Sans conteste le recueil de textes le plus personnel qu’ait publié Philippe Delerm à ce jour, celui où il se livre le plus. Se rendant à La Rochelle afin d’assister à une représentation de La première gorgée de bière, Philippe Delerm évoque d’abord sa venue à l’écriture, les doutes autant que les espoirs, les premiers refus des éditeurs. Des questions surgissent : pourquoi est-ce que j’écris ? Pourquoi ai-je écrit ce que j’ai écrit ? Des questions représentant, plus que les réponses, la clé de voûte des textes rassemblés ici. Comme le titre l’indique, il y est beaucoup question de l’enfance, ce paradis perdu que l’on cherche à retrouver, à recréer par le regard et l’intensité que l’on met à vivre chaque instant. « L’écriture, souligne Delerm, est toujours la traduction d’un manque, d’une fêlure, une façon de déplacer les atomes de la réalité. »

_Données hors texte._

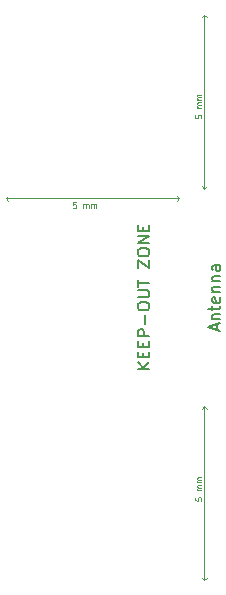
<source format=gbr>
%TF.GenerationSoftware,KiCad,Pcbnew,7.0.1*%
%TF.CreationDate,2023-06-20T23:21:37+02:00*%
%TF.ProjectId,airquality,61697271-7561-46c6-9974-792e6b696361,rev?*%
%TF.SameCoordinates,Original*%
%TF.FileFunction,Other,Comment*%
%FSLAX46Y46*%
G04 Gerber Fmt 4.6, Leading zero omitted, Abs format (unit mm)*
G04 Created by KiCad (PCBNEW 7.0.1) date 2023-06-20 23:21:37*
%MOMM*%
%LPD*%
G01*
G04 APERTURE LIST*
%ADD10C,0.100000*%
%ADD11C,0.150000*%
G04 APERTURE END LIST*
D10*
%TO.C,U1*%
X1601309Y102461905D02*
X1601309Y102223810D01*
X1601309Y102223810D02*
X1839404Y102200001D01*
X1839404Y102200001D02*
X1815595Y102223810D01*
X1815595Y102223810D02*
X1791785Y102271429D01*
X1791785Y102271429D02*
X1791785Y102390477D01*
X1791785Y102390477D02*
X1815595Y102438096D01*
X1815595Y102438096D02*
X1839404Y102461905D01*
X1839404Y102461905D02*
X1887023Y102485715D01*
X1887023Y102485715D02*
X2006071Y102485715D01*
X2006071Y102485715D02*
X2053690Y102461905D01*
X2053690Y102461905D02*
X2077500Y102438096D01*
X2077500Y102438096D02*
X2101309Y102390477D01*
X2101309Y102390477D02*
X2101309Y102271429D01*
X2101309Y102271429D02*
X2077500Y102223810D01*
X2077500Y102223810D02*
X2053690Y102200001D01*
X2101309Y103080952D02*
X1767976Y103080952D01*
X1815595Y103080952D02*
X1791785Y103104762D01*
X1791785Y103104762D02*
X1767976Y103152381D01*
X1767976Y103152381D02*
X1767976Y103223809D01*
X1767976Y103223809D02*
X1791785Y103271428D01*
X1791785Y103271428D02*
X1839404Y103295238D01*
X1839404Y103295238D02*
X2101309Y103295238D01*
X1839404Y103295238D02*
X1791785Y103319047D01*
X1791785Y103319047D02*
X1767976Y103366666D01*
X1767976Y103366666D02*
X1767976Y103438095D01*
X1767976Y103438095D02*
X1791785Y103485714D01*
X1791785Y103485714D02*
X1839404Y103509524D01*
X1839404Y103509524D02*
X2101309Y103509524D01*
X2101309Y103747619D02*
X1767976Y103747619D01*
X1815595Y103747619D02*
X1791785Y103771429D01*
X1791785Y103771429D02*
X1767976Y103819048D01*
X1767976Y103819048D02*
X1767976Y103890476D01*
X1767976Y103890476D02*
X1791785Y103938095D01*
X1791785Y103938095D02*
X1839404Y103961905D01*
X1839404Y103961905D02*
X2101309Y103961905D01*
X1839404Y103961905D02*
X1791785Y103985714D01*
X1791785Y103985714D02*
X1767976Y104033333D01*
X1767976Y104033333D02*
X1767976Y104104762D01*
X1767976Y104104762D02*
X1791785Y104152381D01*
X1791785Y104152381D02*
X1839404Y104176191D01*
X1839404Y104176191D02*
X2101309Y104176191D01*
X-8493096Y95068691D02*
X-8731191Y95068691D01*
X-8731191Y95068691D02*
X-8755000Y94830596D01*
X-8755000Y94830596D02*
X-8731191Y94854405D01*
X-8731191Y94854405D02*
X-8683572Y94878215D01*
X-8683572Y94878215D02*
X-8564524Y94878215D01*
X-8564524Y94878215D02*
X-8516905Y94854405D01*
X-8516905Y94854405D02*
X-8493096Y94830596D01*
X-8493096Y94830596D02*
X-8469286Y94782977D01*
X-8469286Y94782977D02*
X-8469286Y94663929D01*
X-8469286Y94663929D02*
X-8493096Y94616310D01*
X-8493096Y94616310D02*
X-8516905Y94592500D01*
X-8516905Y94592500D02*
X-8564524Y94568691D01*
X-8564524Y94568691D02*
X-8683572Y94568691D01*
X-8683572Y94568691D02*
X-8731191Y94592500D01*
X-8731191Y94592500D02*
X-8755000Y94616310D01*
X-7874049Y94568691D02*
X-7874049Y94902024D01*
X-7874049Y94854405D02*
X-7850239Y94878215D01*
X-7850239Y94878215D02*
X-7802620Y94902024D01*
X-7802620Y94902024D02*
X-7731192Y94902024D01*
X-7731192Y94902024D02*
X-7683573Y94878215D01*
X-7683573Y94878215D02*
X-7659763Y94830596D01*
X-7659763Y94830596D02*
X-7659763Y94568691D01*
X-7659763Y94830596D02*
X-7635954Y94878215D01*
X-7635954Y94878215D02*
X-7588335Y94902024D01*
X-7588335Y94902024D02*
X-7516906Y94902024D01*
X-7516906Y94902024D02*
X-7469287Y94878215D01*
X-7469287Y94878215D02*
X-7445477Y94830596D01*
X-7445477Y94830596D02*
X-7445477Y94568691D01*
X-7207382Y94568691D02*
X-7207382Y94902024D01*
X-7207382Y94854405D02*
X-7183572Y94878215D01*
X-7183572Y94878215D02*
X-7135953Y94902024D01*
X-7135953Y94902024D02*
X-7064525Y94902024D01*
X-7064525Y94902024D02*
X-7016906Y94878215D01*
X-7016906Y94878215D02*
X-6993096Y94830596D01*
X-6993096Y94830596D02*
X-6993096Y94568691D01*
X-6993096Y94830596D02*
X-6969287Y94878215D01*
X-6969287Y94878215D02*
X-6921668Y94902024D01*
X-6921668Y94902024D02*
X-6850239Y94902024D01*
X-6850239Y94902024D02*
X-6802620Y94878215D01*
X-6802620Y94878215D02*
X-6778810Y94830596D01*
X-6778810Y94830596D02*
X-6778810Y94568691D01*
X1601309Y70061905D02*
X1601309Y69823810D01*
X1601309Y69823810D02*
X1839404Y69800001D01*
X1839404Y69800001D02*
X1815595Y69823810D01*
X1815595Y69823810D02*
X1791785Y69871429D01*
X1791785Y69871429D02*
X1791785Y69990477D01*
X1791785Y69990477D02*
X1815595Y70038096D01*
X1815595Y70038096D02*
X1839404Y70061905D01*
X1839404Y70061905D02*
X1887023Y70085715D01*
X1887023Y70085715D02*
X2006071Y70085715D01*
X2006071Y70085715D02*
X2053690Y70061905D01*
X2053690Y70061905D02*
X2077500Y70038096D01*
X2077500Y70038096D02*
X2101309Y69990477D01*
X2101309Y69990477D02*
X2101309Y69871429D01*
X2101309Y69871429D02*
X2077500Y69823810D01*
X2077500Y69823810D02*
X2053690Y69800001D01*
X2101309Y70680952D02*
X1767976Y70680952D01*
X1815595Y70680952D02*
X1791785Y70704762D01*
X1791785Y70704762D02*
X1767976Y70752381D01*
X1767976Y70752381D02*
X1767976Y70823809D01*
X1767976Y70823809D02*
X1791785Y70871428D01*
X1791785Y70871428D02*
X1839404Y70895238D01*
X1839404Y70895238D02*
X2101309Y70895238D01*
X1839404Y70895238D02*
X1791785Y70919047D01*
X1791785Y70919047D02*
X1767976Y70966666D01*
X1767976Y70966666D02*
X1767976Y71038095D01*
X1767976Y71038095D02*
X1791785Y71085714D01*
X1791785Y71085714D02*
X1839404Y71109524D01*
X1839404Y71109524D02*
X2101309Y71109524D01*
X2101309Y71347619D02*
X1767976Y71347619D01*
X1815595Y71347619D02*
X1791785Y71371429D01*
X1791785Y71371429D02*
X1767976Y71419048D01*
X1767976Y71419048D02*
X1767976Y71490476D01*
X1767976Y71490476D02*
X1791785Y71538095D01*
X1791785Y71538095D02*
X1839404Y71561905D01*
X1839404Y71561905D02*
X2101309Y71561905D01*
X1839404Y71561905D02*
X1791785Y71585714D01*
X1791785Y71585714D02*
X1767976Y71633333D01*
X1767976Y71633333D02*
X1767976Y71704762D01*
X1767976Y71704762D02*
X1791785Y71752381D01*
X1791785Y71752381D02*
X1839404Y71776191D01*
X1839404Y71776191D02*
X2101309Y71776191D01*
D11*
X3421904Y84238096D02*
X3421904Y84714286D01*
X3707619Y84142858D02*
X2707619Y84476191D01*
X2707619Y84476191D02*
X3707619Y84809524D01*
X3040952Y85142858D02*
X3707619Y85142858D01*
X3136190Y85142858D02*
X3088571Y85190477D01*
X3088571Y85190477D02*
X3040952Y85285715D01*
X3040952Y85285715D02*
X3040952Y85428572D01*
X3040952Y85428572D02*
X3088571Y85523810D01*
X3088571Y85523810D02*
X3183809Y85571429D01*
X3183809Y85571429D02*
X3707619Y85571429D01*
X3040952Y85904763D02*
X3040952Y86285715D01*
X2707619Y86047620D02*
X3564761Y86047620D01*
X3564761Y86047620D02*
X3660000Y86095239D01*
X3660000Y86095239D02*
X3707619Y86190477D01*
X3707619Y86190477D02*
X3707619Y86285715D01*
X3660000Y87000001D02*
X3707619Y86904763D01*
X3707619Y86904763D02*
X3707619Y86714287D01*
X3707619Y86714287D02*
X3660000Y86619049D01*
X3660000Y86619049D02*
X3564761Y86571430D01*
X3564761Y86571430D02*
X3183809Y86571430D01*
X3183809Y86571430D02*
X3088571Y86619049D01*
X3088571Y86619049D02*
X3040952Y86714287D01*
X3040952Y86714287D02*
X3040952Y86904763D01*
X3040952Y86904763D02*
X3088571Y87000001D01*
X3088571Y87000001D02*
X3183809Y87047620D01*
X3183809Y87047620D02*
X3279047Y87047620D01*
X3279047Y87047620D02*
X3374285Y86571430D01*
X3040952Y87476192D02*
X3707619Y87476192D01*
X3136190Y87476192D02*
X3088571Y87523811D01*
X3088571Y87523811D02*
X3040952Y87619049D01*
X3040952Y87619049D02*
X3040952Y87761906D01*
X3040952Y87761906D02*
X3088571Y87857144D01*
X3088571Y87857144D02*
X3183809Y87904763D01*
X3183809Y87904763D02*
X3707619Y87904763D01*
X3040952Y88380954D02*
X3707619Y88380954D01*
X3136190Y88380954D02*
X3088571Y88428573D01*
X3088571Y88428573D02*
X3040952Y88523811D01*
X3040952Y88523811D02*
X3040952Y88666668D01*
X3040952Y88666668D02*
X3088571Y88761906D01*
X3088571Y88761906D02*
X3183809Y88809525D01*
X3183809Y88809525D02*
X3707619Y88809525D01*
X3707619Y89714287D02*
X3183809Y89714287D01*
X3183809Y89714287D02*
X3088571Y89666668D01*
X3088571Y89666668D02*
X3040952Y89571430D01*
X3040952Y89571430D02*
X3040952Y89380954D01*
X3040952Y89380954D02*
X3088571Y89285716D01*
X3660000Y89714287D02*
X3707619Y89619049D01*
X3707619Y89619049D02*
X3707619Y89380954D01*
X3707619Y89380954D02*
X3660000Y89285716D01*
X3660000Y89285716D02*
X3564761Y89238097D01*
X3564761Y89238097D02*
X3469523Y89238097D01*
X3469523Y89238097D02*
X3374285Y89285716D01*
X3374285Y89285716D02*
X3326666Y89380954D01*
X3326666Y89380954D02*
X3326666Y89619049D01*
X3326666Y89619049D02*
X3279047Y89714287D01*
X-2292381Y80928572D02*
X-3292381Y80928572D01*
X-2292381Y81500000D02*
X-2863810Y81071429D01*
X-3292381Y81500000D02*
X-2720953Y80928572D01*
X-2816191Y81928572D02*
X-2816191Y82261905D01*
X-2292381Y82404762D02*
X-2292381Y81928572D01*
X-2292381Y81928572D02*
X-3292381Y81928572D01*
X-3292381Y81928572D02*
X-3292381Y82404762D01*
X-2816191Y82833334D02*
X-2816191Y83166667D01*
X-2292381Y83309524D02*
X-2292381Y82833334D01*
X-2292381Y82833334D02*
X-3292381Y82833334D01*
X-3292381Y82833334D02*
X-3292381Y83309524D01*
X-2292381Y83738096D02*
X-3292381Y83738096D01*
X-3292381Y83738096D02*
X-3292381Y84119048D01*
X-3292381Y84119048D02*
X-3244762Y84214286D01*
X-3244762Y84214286D02*
X-3197143Y84261905D01*
X-3197143Y84261905D02*
X-3101905Y84309524D01*
X-3101905Y84309524D02*
X-2959048Y84309524D01*
X-2959048Y84309524D02*
X-2863810Y84261905D01*
X-2863810Y84261905D02*
X-2816191Y84214286D01*
X-2816191Y84214286D02*
X-2768572Y84119048D01*
X-2768572Y84119048D02*
X-2768572Y83738096D01*
X-2673334Y84738096D02*
X-2673334Y85500000D01*
X-3292381Y86166667D02*
X-3292381Y86357143D01*
X-3292381Y86357143D02*
X-3244762Y86452381D01*
X-3244762Y86452381D02*
X-3149524Y86547619D01*
X-3149524Y86547619D02*
X-2959048Y86595238D01*
X-2959048Y86595238D02*
X-2625715Y86595238D01*
X-2625715Y86595238D02*
X-2435239Y86547619D01*
X-2435239Y86547619D02*
X-2340000Y86452381D01*
X-2340000Y86452381D02*
X-2292381Y86357143D01*
X-2292381Y86357143D02*
X-2292381Y86166667D01*
X-2292381Y86166667D02*
X-2340000Y86071429D01*
X-2340000Y86071429D02*
X-2435239Y85976191D01*
X-2435239Y85976191D02*
X-2625715Y85928572D01*
X-2625715Y85928572D02*
X-2959048Y85928572D01*
X-2959048Y85928572D02*
X-3149524Y85976191D01*
X-3149524Y85976191D02*
X-3244762Y86071429D01*
X-3244762Y86071429D02*
X-3292381Y86166667D01*
X-3292381Y87023810D02*
X-2482858Y87023810D01*
X-2482858Y87023810D02*
X-2387620Y87071429D01*
X-2387620Y87071429D02*
X-2340000Y87119048D01*
X-2340000Y87119048D02*
X-2292381Y87214286D01*
X-2292381Y87214286D02*
X-2292381Y87404762D01*
X-2292381Y87404762D02*
X-2340000Y87500000D01*
X-2340000Y87500000D02*
X-2387620Y87547619D01*
X-2387620Y87547619D02*
X-2482858Y87595238D01*
X-2482858Y87595238D02*
X-3292381Y87595238D01*
X-3292381Y87928572D02*
X-3292381Y88500000D01*
X-2292381Y88214286D02*
X-3292381Y88214286D01*
X-3292381Y89500001D02*
X-3292381Y90166667D01*
X-3292381Y90166667D02*
X-2292381Y89500001D01*
X-2292381Y89500001D02*
X-2292381Y90166667D01*
X-3292381Y90738096D02*
X-3292381Y90928572D01*
X-3292381Y90928572D02*
X-3244762Y91023810D01*
X-3244762Y91023810D02*
X-3149524Y91119048D01*
X-3149524Y91119048D02*
X-2959048Y91166667D01*
X-2959048Y91166667D02*
X-2625715Y91166667D01*
X-2625715Y91166667D02*
X-2435239Y91119048D01*
X-2435239Y91119048D02*
X-2340000Y91023810D01*
X-2340000Y91023810D02*
X-2292381Y90928572D01*
X-2292381Y90928572D02*
X-2292381Y90738096D01*
X-2292381Y90738096D02*
X-2340000Y90642858D01*
X-2340000Y90642858D02*
X-2435239Y90547620D01*
X-2435239Y90547620D02*
X-2625715Y90500001D01*
X-2625715Y90500001D02*
X-2959048Y90500001D01*
X-2959048Y90500001D02*
X-3149524Y90547620D01*
X-3149524Y90547620D02*
X-3244762Y90642858D01*
X-3244762Y90642858D02*
X-3292381Y90738096D01*
X-2292381Y91595239D02*
X-3292381Y91595239D01*
X-3292381Y91595239D02*
X-2292381Y92166667D01*
X-2292381Y92166667D02*
X-3292381Y92166667D01*
X-2816191Y92642858D02*
X-2816191Y92976191D01*
X-2292381Y93119048D02*
X-2292381Y92642858D01*
X-2292381Y92642858D02*
X-3292381Y92642858D01*
X-3292381Y92642858D02*
X-3292381Y93119048D01*
D10*
X2370000Y63060000D02*
X2170000Y63260000D01*
X2370000Y63060000D02*
X2570000Y63260000D01*
X2370000Y63060000D02*
X2370000Y77800000D01*
X2370000Y77800000D02*
X2170000Y77600000D01*
X2370000Y77800000D02*
X2570000Y77600000D01*
X-14435000Y95400000D02*
X-14235000Y95200000D01*
X-14435000Y95400000D02*
X-14235000Y95600000D01*
X245000Y95400000D02*
X45000Y95200000D01*
X245000Y95400000D02*
X-14435000Y95400000D01*
X245000Y95400000D02*
X45000Y95600000D01*
X2370000Y96200000D02*
X2170000Y96400000D01*
X2370000Y96200000D02*
X2570000Y96400000D01*
X2370000Y96200000D02*
X2370000Y110940000D01*
X2370000Y110940000D02*
X2170000Y110740000D01*
X2370000Y110940000D02*
X2570000Y110740000D01*
%TD*%
M02*

</source>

Cette lente remontée vers l’enfance entraîne par moments Delerm dans des confidences intimes sur ses relations avec ses parents, sa conjointe, ses amis, sur les rêves et les remords que les années se chargent d’accumuler et d’altérer au cours d’une vie. Ces confessions enrichissent-elles vraiment l’œuvre et notre lecture ? Contribuent-elles à ce que nous apprécions davantage la singularité et l’acuité du regard que Delerm pose sur le monde ? Singularité qui repose notamment sur le détail juste, celui qui transforme tout, comme le lui rappelait une lectrice dans son précédent recueil, Le trottoir au soleil : « J’ai perdu mon mari il y a un mois. Je relis vos livres. C’est le détail qui me permet de tenir ». L’attention portée au détail, à laquelle réfère cette lectrice endeuillée, ne suffit-elle pas à nous placer justement du côté de la littérature qui n’a pas à justifier ou à expliquer le recours à l’expérience, mais seulement à le transformer en le révélant.
D’autres textes de ce recueil explorent les croisements qui se créent entre l’écriture et le cinéma, la peinture, la musique. Delerm salue également les auteurs qui l’ont marqué (Proust, Renard, Léautaud), soulignant pour chacun d’eux l’influence qu’ils ont eue sur sa propre démarche, sans oublier ceux qui l’ont soutenu et encouragé alors que les lettres de refus s’empilaient (Jean d’Ormesson, J. M. G. Le Clézio et Alain Gerber). L’intérêt premier du présent recueil de textes demeure toutefois dans le questionnement propre à la démarche de l’écrivain : « C’est en passant par le désir de retrouver mon regard de dix ans que j’ai eu tout à coup accès à ce qui serait mon genre : le texte court, rédigé avec le pronom ‘on’ et évoquant des éclats isolés, qui pouvaient être des petites madeleines, ou des épiphanies, ou la volonté de réenchanter le quotidien ». Le meilleur de Delerm se trouve dans ce regard.